### Problem to solve
Count only the lines of the records that hold "background", then give the number without any other words.

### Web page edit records

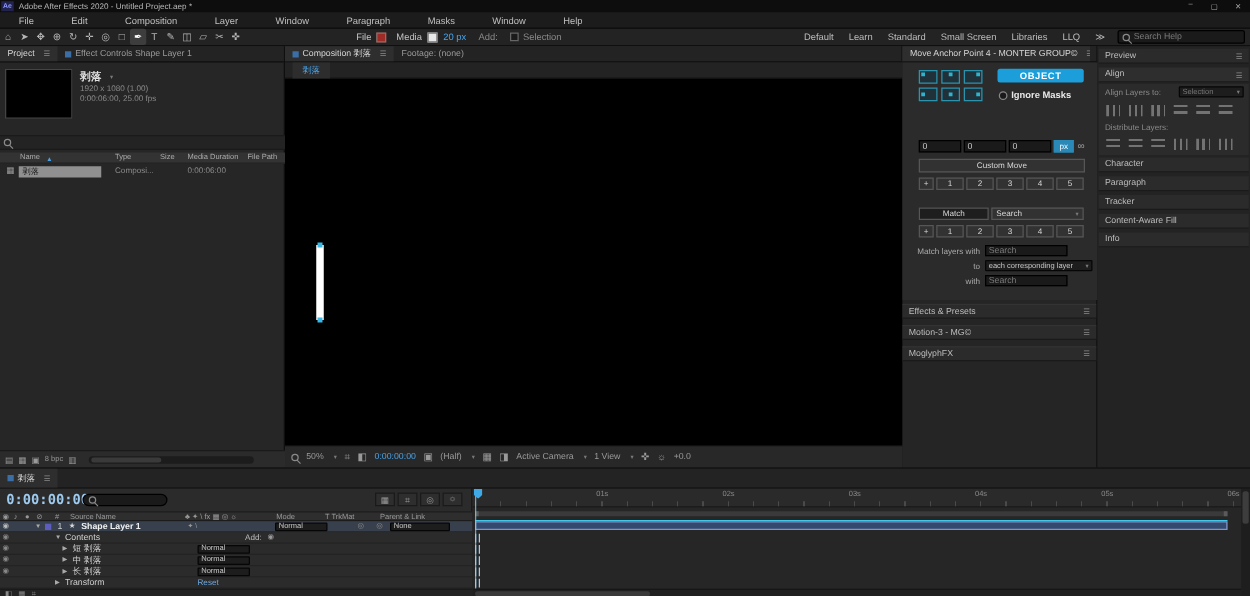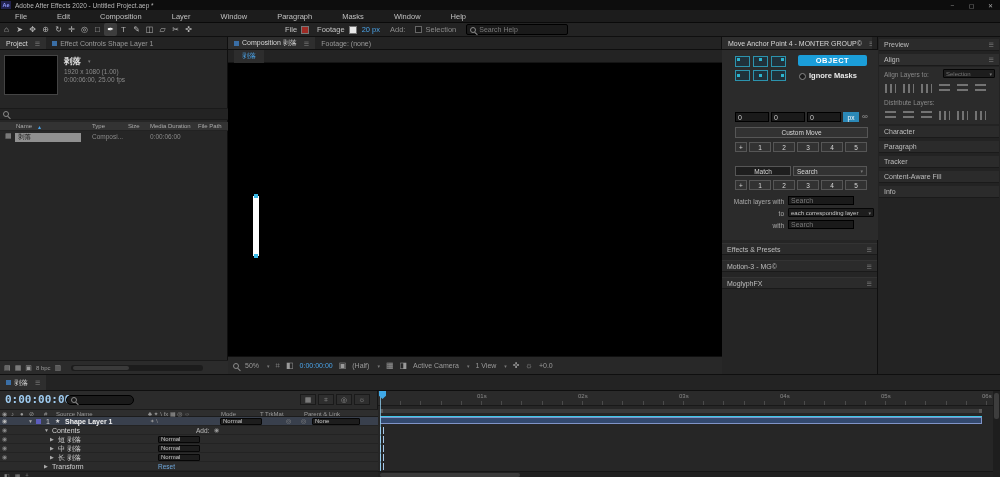--- a/index.html
+++ b/index.html
@@ -152,7 +152,7 @@
     <span class="tool">✜</span>
     <span style="margin-left:90px">File</span>
     <span class="swatch" style="margin-left:4px;background:#9e2b25"></span>
-    <span style="margin-left:8px">Footage</span>
+    <span style="margin-left:8px">Media</span>
     <span class="swatch" style="margin-left:4px;background:#e8e8e8"></span>
     <span class="blue" style="margin-left:5px">20 px</span>
     <span class="dim" style="margin-left:10px">Add:</span>

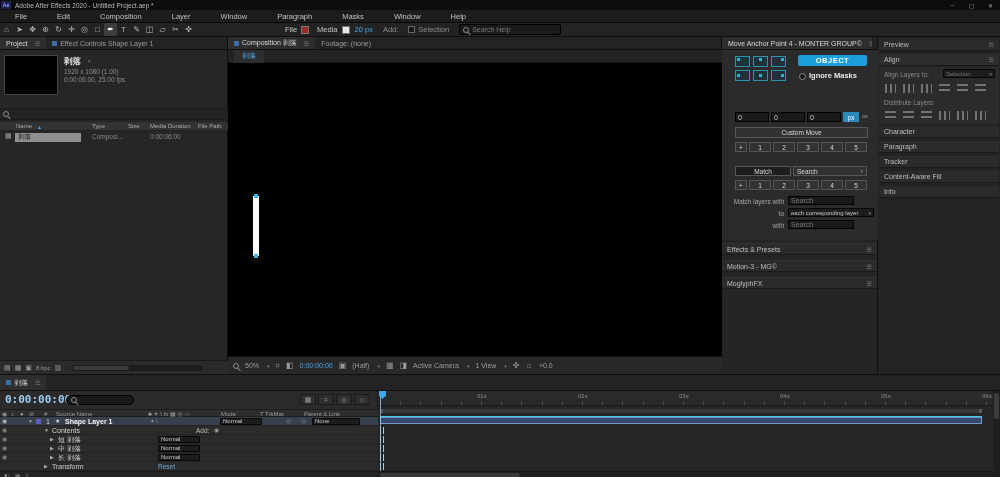--- a/index.html
+++ b/index.html
@@ -158,6 +158,15 @@
     <span class="dim" style="margin-left:10px">Add:</span>
     <span class="chk" style="margin-left:10px"></span>
     <span class="dim" style="margin-left:3px">Selection</span>
+    <div id="ws">
+      <i>Default</i>
+      <i>Learn</i>
+      <i>Standard</i>
+      <i>Small Screen</i>
+      <i>Libraries</i>
+      <i>LLQ</i>
+      <i>≫</i>
+    </div>
     <div id="helpbox">
       <span class="mag"></span>
       <span>Search Help</span>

### Written answer
2